Call Down the Thunder
Religion

So controversial, but it’s tumblr so who gives…

            How has it come to be that having faith in God is a virtue?  I cannot blame those who have been raised in a religious environment for having faith that there is a higher being, whether it is omniscient and dictates everyday occurrences, or is complacent with its creation and merely “jumpstarted” the universe.  I have never been a religious man myself, so I suppose it is not my place to judge the faith of others (in fact, it probably should not be anyone’s place to judge the faith of other persons).  At the same time, though, I thoroughly resent religion.  The belief in God has brought many things into this world: hope, violence, kindness, hatred, and above all, ignorance.

            In times predating the Common Era, supernatural beings existed in the minds of humans around the world as an explanation for incomprehensible phenomena: the mechanism of plant growth, the reason behind lightning strikes.  These seemingly innocuous beliefs turned into something much more monstrous as people began to accredit natural disasters to heavenly anger and coincidence to supernatural goodwill (After all, it is much easier to attribute an event to an all-powerful God rather than logically think about it).  Monotheism would later begin to spread like the plague, as it gave people—especially peasants and slaves—something to live for.  Slowly but surely, religion was infecting every village and town by taking advantage of the most basic human fear: the fear of that which we cannot see, hear, or otherwise directly sense.

            Controlling the masses was as simple as pretending that one could interpret God’s will, or could speak to him (it) directly.  As science rose up to discredit what many thought to be God’s work, religious institutions began to kill off the infidel scholars that were poisoning the “purity” of their precious religion.  To deny or even question the existence of God was heresy, deemed a crime for which you could pay with your head.  Of course, thousands of bright, young minds would be shut down when asking questions regarding the truth of religion.  To not have faith in God would, according to religious doctrine, mean one would be going straight to hell in the afterlife. 

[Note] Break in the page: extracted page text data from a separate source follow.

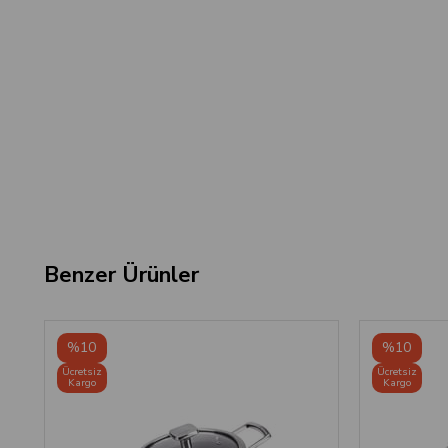
Benzer Ürünler
%10
%10
Ücretsiz
Ücretsiz
Kargo
Kargo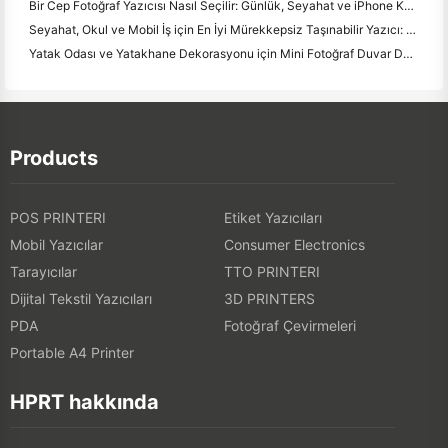
Bir Cep Fotoğraf Yazıcısı Nasıl Seçilir: Günlük, Seyahat ve iPhone Kullanıcıları için Tam Bir Kılavuz
Seyahat, Okul ve Mobil İş için En İyi Mürekkepsiz Taşınabilir Yazıcı: Hanin MT620 Pro İnceleme
Yatak Odası ve Yatakhane Dekorasyonu için Mini Fotoğraf Duvar Düzenleme Fikirleri ve İpuçları
Products
POS PRINTERI
Etiket Yazıcıları
Mobil Yazıcılar
Consumer Electronics
Tarayıcılar
TTO PRINTERI
Dijital Tekstil Yazıcıları
3D PRINTERS
PDA
Fotoğraf Çevirmeleri
Portable A4 Printer
HPRT hakkında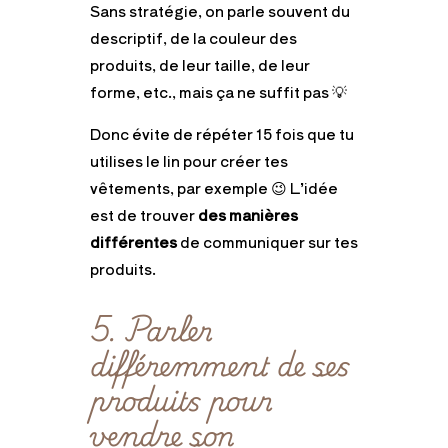
Sans stratégie, on parle souvent du
descriptif, de la couleur des
produits, de leur taille, de leur
forme, etc., mais ça ne suffit pas 💡
Donc évite de répéter 15 fois que tu
utilises le lin pour créer tes
vêtements, par exemple 😉 L’idée
est de trouver
des manières
différentes
de communiquer sur tes
produits.
5. Parler
différemment de ses
produits pour
vendre son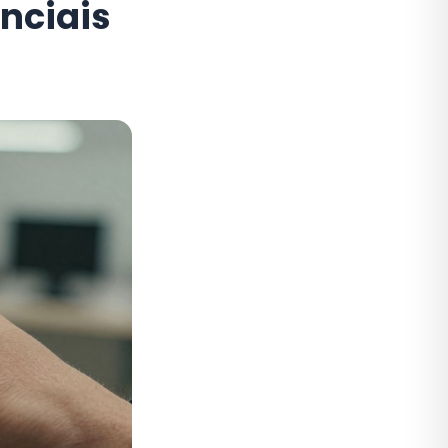
nciais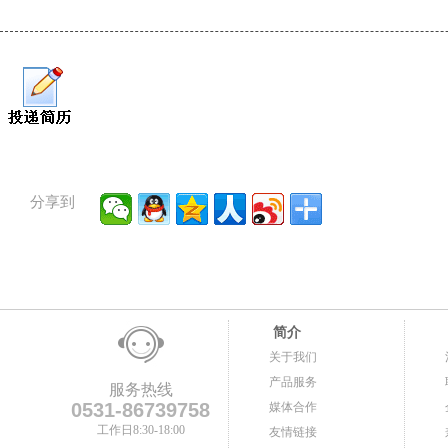
分享到
简介
关于我们
产品服务
服务热线
0531-86739758
媒体合作
工作日8:30-18:00
友情链接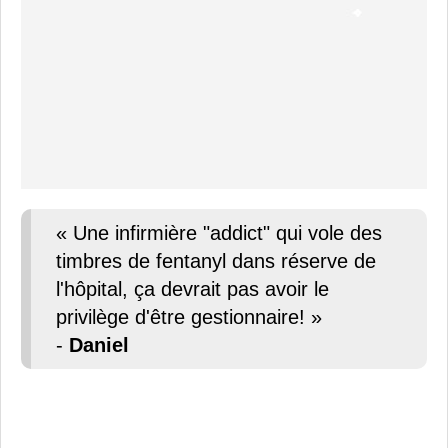
« Une infirmière "addict" qui vole des
timbres de fentanyl dans réserve de
l'hôpital, ça devrait pas avoir le
privilège d'être gestionnaire! »
-
Daniel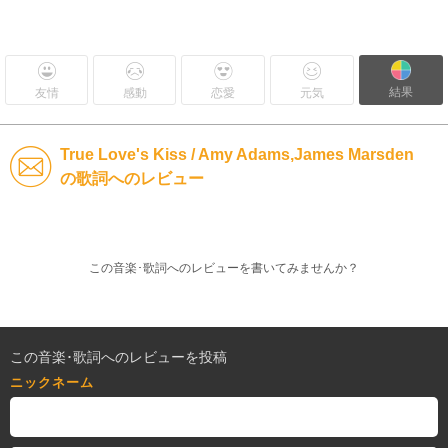
結果
友情
感動
恋愛
元気
True Love's Kiss / Amy Adams,James Marsden
の歌詞へのレビュー
この音楽･歌詞へのレビューを書いてみませんか？
この音楽･歌詞へのレビューを投稿
ニックネーム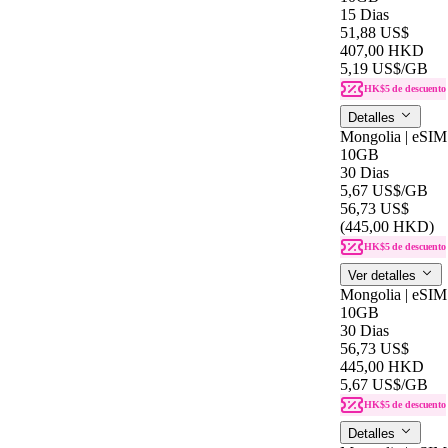
15 Dias
51,88 US$
407,00 HKD
5,19 US$
/GB
HK$5 de descuento
Detalles
Mongolia | eSIM
10GB
30 Dias
5,67 US$
/GB
56,73 US$
(445,00 HKD)
HK$5 de descuento
Ver detalles
Mongolia | eSIM
10GB
30 Dias
56,73 US$
445,00 HKD
5,67 US$
/GB
HK$5 de descuento
Detalles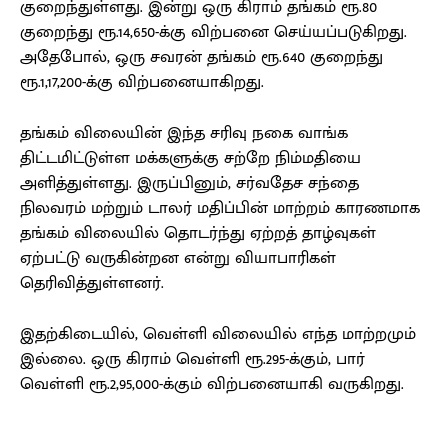
குறைந்துள்ளது. இன்று ஒரு கிராம் தங்கம் ரூ.80
குறைந்து ரூ.14,650-க்கு விற்பனை செய்யப்படுகிறது.
அதேபோல், ஒரு சவரன் தங்கம் ரூ.640 குறைந்து
ரூ.1,17,200-க்கு விற்பனையாகிறது.
தங்கம் விலையின் இந்த சரிவு நகை வாங்க
திட்டமிட்டுள்ள மக்களுக்கு சற்றே நிம்மதியை
அளித்துள்ளது. இருப்பினும், சர்வதேச சந்தை
நிலவரம் மற்றும் டாலர் மதிப்பின் மாற்றம் காரணமாக
தங்கம் விலையில் தொடர்ந்து ஏற்றத் தாழ்வுகள்
ஏற்பட்டு வருகின்றன என்று வியாபாரிகள்
தெரிவித்துள்ளனர்.
இதற்கிடையில், வெள்ளி விலையில் எந்த மாற்றமும்
இல்லை. ஒரு கிராம் வெள்ளி ரூ.295-க்கும், பார்
வெள்ளி ரூ.2,95,000-க்கும் விற்பனையாகி வருகிறது.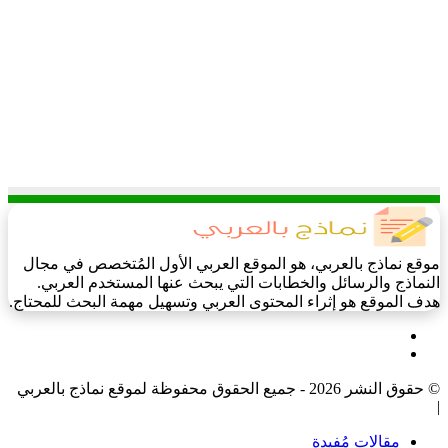
موقع نماذج بالعربي، هو الموقع العربي الأول المُتخصص في مجال
النماذج والرسائل والخطابات التي يبحث عنها المستخدم العربي.
هدف الموقع هو إثراء المحتوى العربي وتسهيل مهمة البحث للمحتاج.
فيسبوك
‫X
© حقوق النشر 2026 - جميع الحقوق محفوظة لموقع نماذج بالعربي
|
مقالات مُفيدة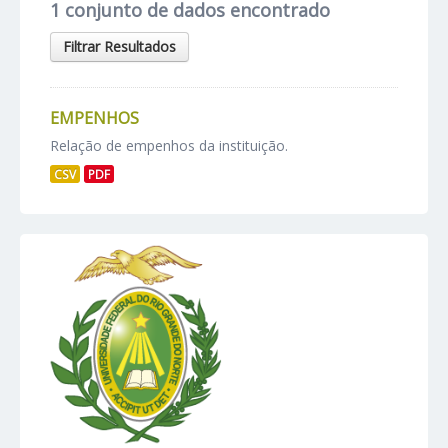
1 conjunto de dados encontrado
Filtrar Resultados
EMPENHOS
Relação de empenhos da instituição.
CSV
PDF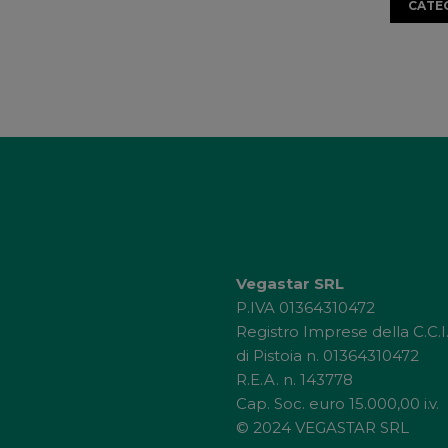
CATE
Vegastar SRL
P.IVA 01364310472
Registro Imprese della C.C.I
di Pistoia n. 01364310472
R.E.A. n. 143778
Cap. Soc. euro 15.000,00 i.v.
© 2024 VEGASTAR SRL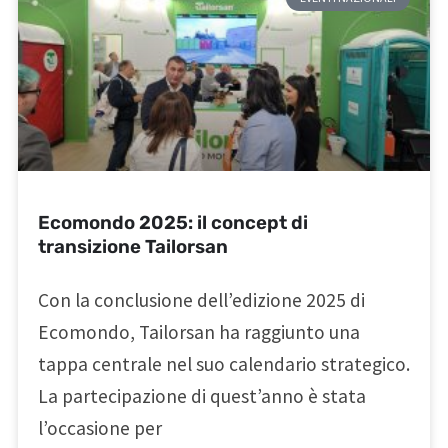
Ecomondo 2025: il concept di
transizione Tailorsan
Con la conclusione dell’edizione 2025 di
Ecomondo, Tailorsan ha raggiunto una
tappa centrale nel suo calendario strategico.
La partecipazione di quest’anno è stata
l’occasione per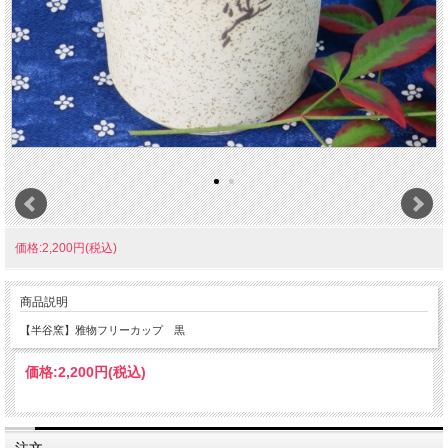
価格:2,200円(税込)
商品説明
【半谷窯】雅物フリーカップ 黒
価格:
2,200円
(税込)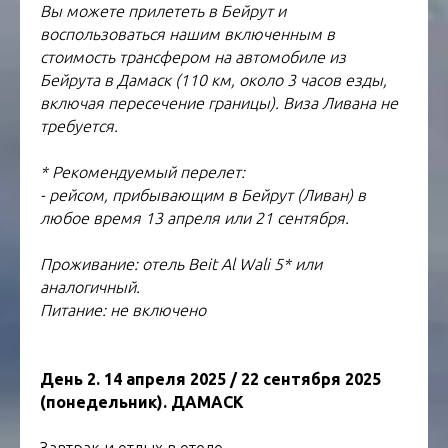
Вы можете прилететь в Бейрут и
воспользоваться нашим включенным в
стоимость трансфером на автомобиле из
Бейрута в Дамаск (110 км, около 3 часов езды,
включая пересечение границы). Виза Ливана не
требуется.
* Рекомендуемый перелет:
- рейсом, прибывающим в Бейрут (Ливан) в
любое время 13 апреля или 21 сентября.
Проживание: отель Beit Al Wali 5* или
аналогичный.
Питание: не включено
День 2. 14 апреля 2025 / 22 сентября 2025
(понедельник). ДАМАСК
Завтрак и отдых в отеле.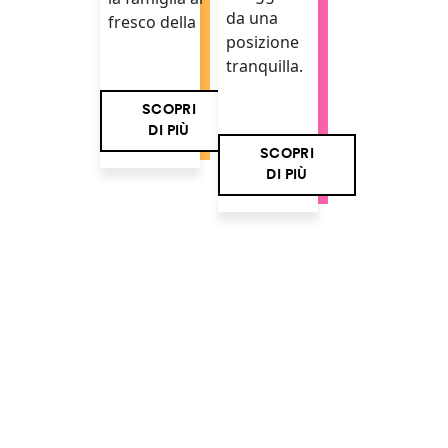
da una
fresco della
posizione
tranquilla.
SCOPRI
DI PIÙ
SCOPRI
DI PIÙ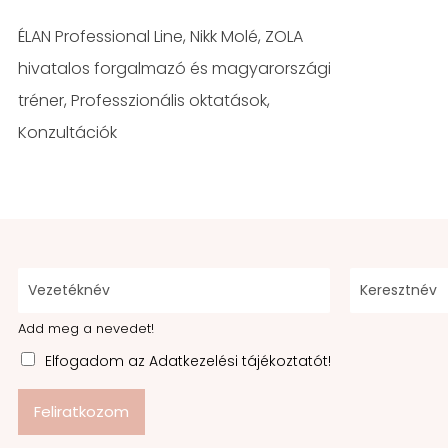
ÉLAN Professional Line, Nikk Molé, ZOLA
hivatalos forgalmazó és magyarországi
tréner, Professzionális oktatások,
Konzultációk
Add meg a nevedet!
Elfogadom az Adatkezelési tájékoztatót!
Feliratkozom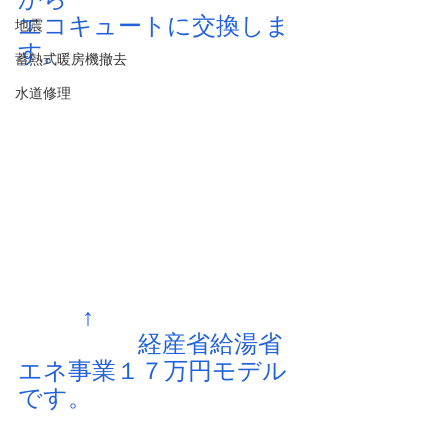
エコキュートに交換しま
地震
す。
蓄熱式暖房機撤去
水道修理
↑
　　　　　経産省給湯省
エネ事業１７万円モデル
です。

            And here we have modern religion. 

            Not wanting to take the chance that God might punish the nonbelievers for all eternity, many simply submit to this cycle of senseless acceptance.  But does the possibility that this God exists make it reasonable to give up coherent logic in its entirety?  Has the human race dulled its ability to use rational thought to arrive at truthful conclusions so much that we readily accept the illusive existence of an omniscient and omnipotent being?  To not question the veracity of religion is the true crime here!  I applaud religion when it teaches compassion and peacefulness, but I fear for the future of the human species if we are to walk down a path of continuous, mindless acceptance of the supernatural. It is truly a shame that society has come to see faith as a righteous characteristic when it really only shows ignorance, a forfeiting of man’s greatest asset: logic and reason.